[START OF Given passage]

[R] GUI's for teaching
Marc Feldesman
feldesmanm at pdx.edu
Tue Jun 25 18:56:05 CEST 2002
I used R for a Data Analysis Course last year. The class had both advanced
undergraduates and graduates. All students had already taken a basic
statistics course taught by our statistics faculty in which Minitab was the
software. I had to work really hard to get students to understand the R/S
paradigm -- and some never did grasp it -- but most eventually grasped the
essence of what they needed. I had students buying MASS3 and Spector, and
gave them pdf copies of John Maindonald's notes, my own notes, Emmanuel
Paridis' "R for Beginners". Despite a rocky start, the real story is that
5 students from that class have used or are using R to complete Bachelor's
Honor Theses or Master's Theses. I've used SPSS, SAS, and SYSTAT to teach
the class before and have never had this kind of "return rate".

[END OF Given passage]
[START OF Data supplied]

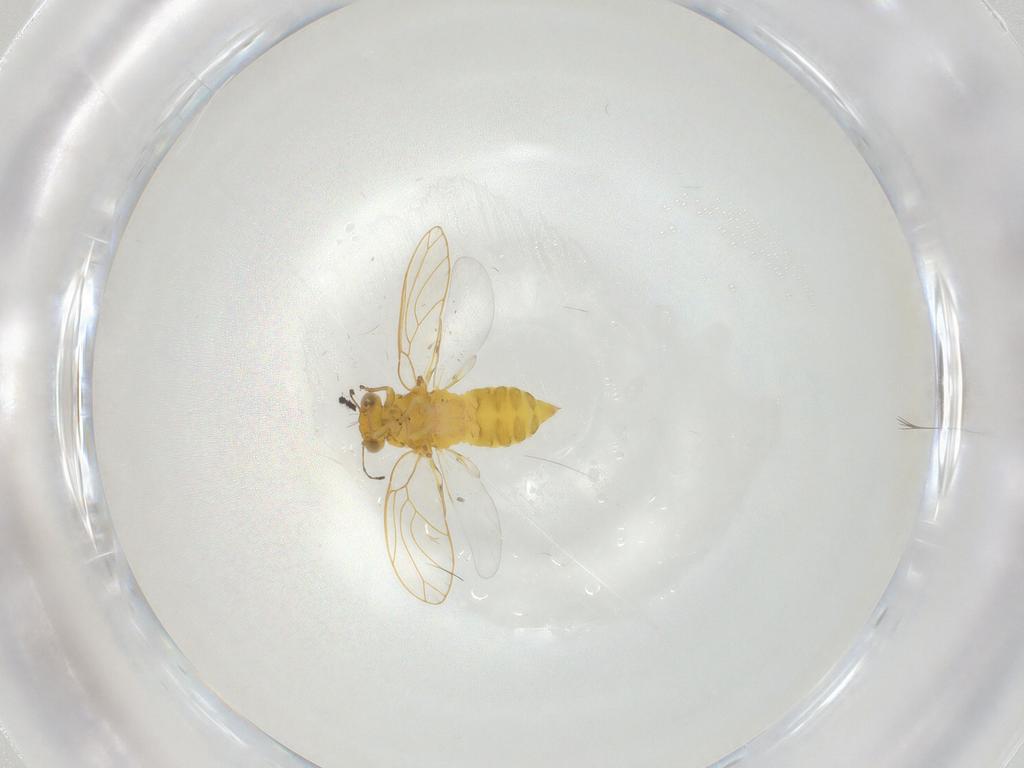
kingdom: Animalia
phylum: Arthropoda
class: Insecta
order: Hemiptera
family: Psylloidea_incertae_sedis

[END OF Data supplied]

Exercise instructions → From the post about teaching with R, please list every book or set of notes that the students bought or were given for the course.

Result of the task →
- MASS3
- Spector
- John Maindonald's notes
- the author's own notes
- Emmanuel Paridis' "R for Beginners"